A Secretaria Municipal da Saúde vem registrando casos da doença conhecida como “varíola dos macacos” na capital baiana e no interior do estado. A monkeypox (MPXV), vírus que pertence ao gênero orthopoxvirus e família Poxviridae é transmitido aos seres humanos a partir de contato com animais silvestres, humanos infectados ou com material corporal humano contendo o vírus.
Apesar do nome, é importante destacar que os primatas não humanos (macacos) podem ser acometidos pela doença, mas não são reservatórios do vírus. Embora o reservatório seja desconhecido, os principais animais prováveis são pequenos roedores, naturais das florestas tropicais da África Central e Ocidental. O MPXV é comumente encontrado nessas regiões e, ocasionalmente, casos são identificados em outros locais, geralmente relacionados a viagens para onde a doença é endêmica, segundo informa a Organização Mundial da Saúde (OMS).
A OMS descreve quadros diferentes de sintomas. Um indivíduo de qualquer idade passa a ser considerado suspeito quando apresente início de lesão em mucosas e/ou erupção cutânea aguda sugestiva de monkeypox, única ou múltipla, em qualquer parte do corpo e/ou proctite e/ou edema peniano podendo estar associado a outros sinais e sintomas. Se este quadro for acompanhado por dor de cabeça, início de febre acima de 38,5°C, linfonodos inchados, dores musculares e no corpo, dor nas costas e fraqueza profunda, é necessário fazer o exame para confirmar ou descartar a doença.
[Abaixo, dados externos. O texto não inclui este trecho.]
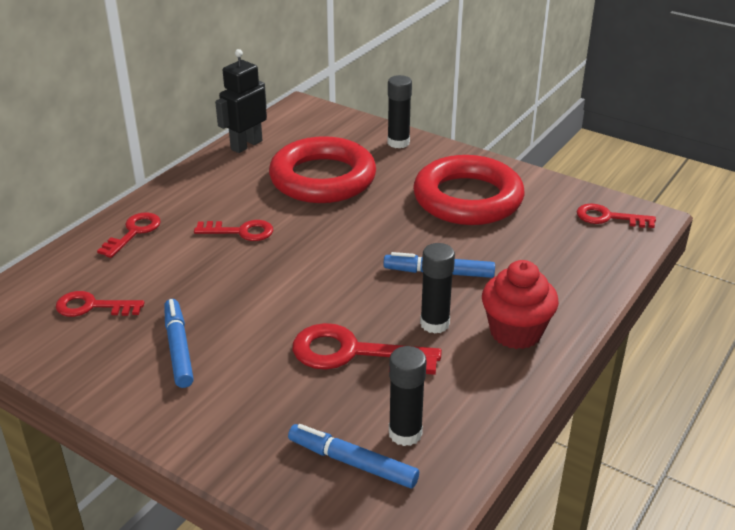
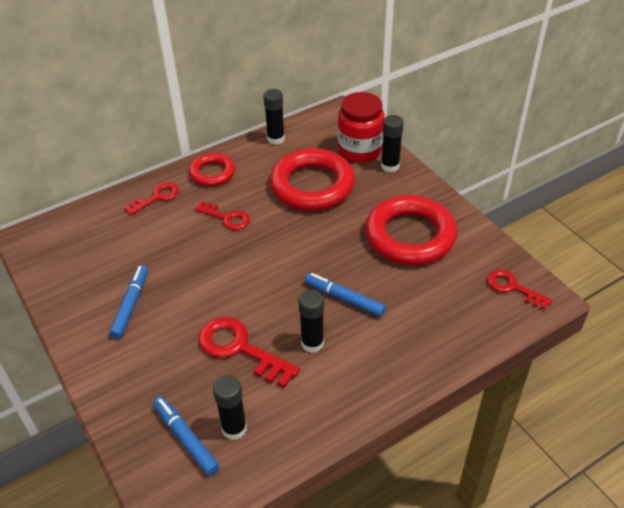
camera: 25 degrees right, 10 degrees up
(92, 306) = (97, 252): red key -> none
(190, 193) = (212, 173): none -> red ring
(246, 145) = (276, 139): black robot -> black glue stick
(353, 135) = (360, 150): none -> red jar
(515, 332) = (367, 371): red cupcake -> none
O PCR em tempo real para detecção da varíola dos macacos é feito no Labchecap por profissionais bioquímicos e/ou biomédicos qualificados. O equipamento de PCR em tempo real, ou termociclador em tempo real, faz com que os ácidos nucleicos do MPXV sejam amplificados e detectados, seguindo rígidos controles de qualidade interno e externo.
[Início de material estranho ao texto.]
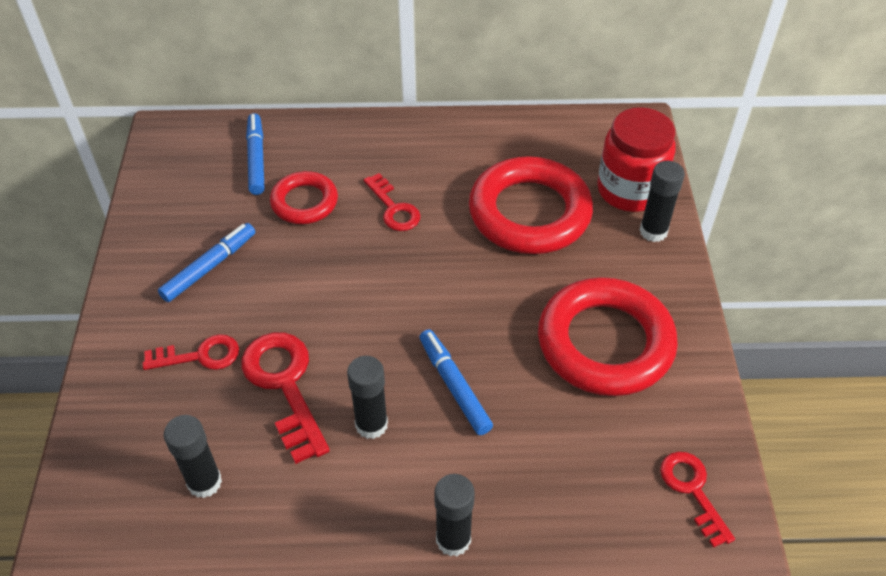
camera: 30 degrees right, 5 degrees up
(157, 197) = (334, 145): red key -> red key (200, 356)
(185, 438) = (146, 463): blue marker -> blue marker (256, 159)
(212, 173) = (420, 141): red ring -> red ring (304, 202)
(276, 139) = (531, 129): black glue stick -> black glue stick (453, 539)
De acordo com a Diretora Operacional do Grupo, Dra. Vanda Baqueiro (CRF 1987), o local é desinfectado com álcool 70, e, com uma agulha fina, a “vesícula” é perfurada para coletar o material na base da lesão. O SWAB é apenas friccionado na lesão com movimentos giratórios para garantir que o quantitativo coletado seja suficiente para a realização do PCR. Após, o SWAB é introduzido em um tubo estéril para o armazenamento e transporte até a realização do exame, elucida.
O material coletado é refrigerado de 2 a 8 graus, podendo permanecer assim por até seis dias. No Labchecap a amostra é coletada em 3 SWABs, ou seja, são perfuradas 3 “vesículas” e enviadas para o Núcleo de Tecnologia Laboratorial, localizado no Imbuí. O transporte segue as normas das Boas Práticas Laboratoriais, com total segurança para o colaborador e para o material biológico coletado.
A coleta é realizada por um profissional Bioquímico ou Biomédico, adequados às normas de segurança internacionais. Utiliza-se avental descartável, luvas, máscara, óculos de proteção ou face shield. “A requisição médica para realização do exame não é necessária, mas é muito importante que o paciente tenha um Médico Assistente para avaliar o resultado”, informa Dra. Vanda.